Thursday, December 27, 2007

A Quick Word Never Is


Album: The Connells, One Simple Word, 1990

Acquired: I probably received this as a birthday or Christmas present. Thanks to the gifter, or thanks to me if I bought it myself.

Best Track: "Too Gone"

Lasting Memory: I listened to this album a lot while I was researching and writing papers for classes during my two-year junior year at Virginia Tech. It has a nice mellow tone, and the lyrics to most of the songs are mixed low, making them easy to tune out.

If a listener does tune out the lyrics to the songs on One Simple Word, he or she will be proving the points the album seems to have been created to make. Those points are that communication is difficult, meanings are often missed intentionally, and, despite these realities, we all need to try to get and keep each other's attention. Failing to make the effort dooms us to a fate worse than loneliness.
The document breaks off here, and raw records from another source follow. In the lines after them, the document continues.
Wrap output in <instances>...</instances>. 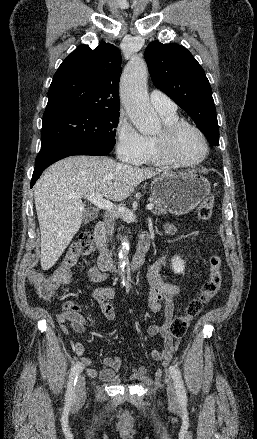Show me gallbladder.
Here are the masks:
<instances>
[{
  "label": "gallbladder",
  "instance_id": "obj_1",
  "mask_svg": "<svg viewBox=\"0 0 257 439\" xmlns=\"http://www.w3.org/2000/svg\"><path fill=\"white\" fill-rule=\"evenodd\" d=\"M93 219V217L89 214V212H85L83 215L84 222H89Z\"/></svg>",
  "mask_w": 257,
  "mask_h": 439
}]
</instances>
It causes loss of the very self-identity that allows us to relate to other people.

My favorite track from this album, "Too Gone," presents evidence in support of each of these points:

And what am I too gone for you?
And when am I too gone?
And what am I too gone for you?
And when am I too gone?

Wasn't I once the one for you?
And what am I to say?
Wasn't I once the one for you?
And what am I to say?

One if by land, two if by sea, three if by chance
Four for the door, five for the sky, six in my hands

[Chorus, quoting musically and lyrically from Shannon's "Let the Music Play"]
Let the music play
We don't get away
There goes the music baby
We know how to use it
Let it play

Let the music play
We don't get away
There goes the music baby
We know how to use it
Let it play

One if by land, two if by sea, three if by chance
Four for the door, five for the sky, six in my pants
Things don't have to get so bad, especially when the solution is as simple as acquiescing to the request "speak to Me," which song begins


Slow down
I'm not looking for an answer
At least not today
Instead, entertain me for the moment
This won't go away

[Chorus]
You speak to me, then sentence me
You change me around
Turn me over and around you like that
Then just let me be.
So while what we hear might not always be welcome, it is surely necessary. Because when it "All Sinks In,"
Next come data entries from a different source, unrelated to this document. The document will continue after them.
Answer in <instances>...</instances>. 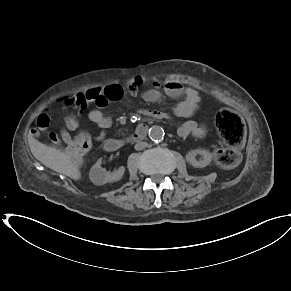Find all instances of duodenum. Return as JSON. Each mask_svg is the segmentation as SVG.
Here are the masks:
<instances>
[{
	"instance_id": "duodenum-1",
	"label": "duodenum",
	"mask_w": 291,
	"mask_h": 291,
	"mask_svg": "<svg viewBox=\"0 0 291 291\" xmlns=\"http://www.w3.org/2000/svg\"><path fill=\"white\" fill-rule=\"evenodd\" d=\"M147 132L146 124H140L137 129L127 138L125 139H115L110 138L107 139L104 144L103 148L107 152H114L121 149L124 145L138 142L139 140L143 139Z\"/></svg>"
}]
</instances>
Then I recognize the classic signs
Of this unkind disease
Be advised
Please realize

And it all sinks in on us sometimes
Oh, and it all sinks down around us.
When the painful truths do register, you can get "The Joke" and figure out "What Do You Want?".

I wrote a few posts ago that The Connells wrote songs that didn't really mean much. I stand by that statement as it pertains to the bands first two albums. The Connells' third and fourth albums, however, have a lot of lyrical depth and stand as, really, conceptual pieces.
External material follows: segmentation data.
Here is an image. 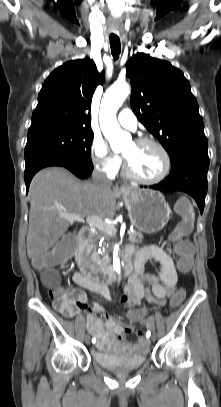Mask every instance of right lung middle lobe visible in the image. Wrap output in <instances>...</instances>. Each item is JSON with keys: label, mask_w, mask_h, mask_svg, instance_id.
<instances>
[{"label": "right lung middle lobe", "mask_w": 221, "mask_h": 407, "mask_svg": "<svg viewBox=\"0 0 221 407\" xmlns=\"http://www.w3.org/2000/svg\"><path fill=\"white\" fill-rule=\"evenodd\" d=\"M91 129L71 126H45L29 129L25 147V161L44 153L60 155L72 163L93 169L90 148Z\"/></svg>", "instance_id": "obj_1"}]
</instances>
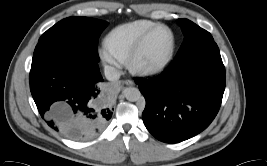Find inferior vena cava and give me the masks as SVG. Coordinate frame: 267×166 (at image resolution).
<instances>
[{
  "mask_svg": "<svg viewBox=\"0 0 267 166\" xmlns=\"http://www.w3.org/2000/svg\"><path fill=\"white\" fill-rule=\"evenodd\" d=\"M104 74L107 80L116 81L120 78V71L112 66H105Z\"/></svg>",
  "mask_w": 267,
  "mask_h": 166,
  "instance_id": "1",
  "label": "inferior vena cava"
}]
</instances>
To revisit yesterday's question of whether The Connells went "dark" as they matured, I'll have to say no. What The Connells did was progress from "playing rock 'n' roll is fun" to "having fun can have unwelcome personal consequences" to "as long as you establish and keep open lines of communication, then you don't have to mired in rue."* In other words, like The Call, the Connells grew up and recorded their experiences in music and verse. Or to quote The Connells back at themselves, "He was a bad dancer/ 'Til he learned to shimmy."

Listen to a clip from "Too Gone"

Up Next: The Connells, Ring, 1993

* Mired in Roux would be a great band name and/or recipe.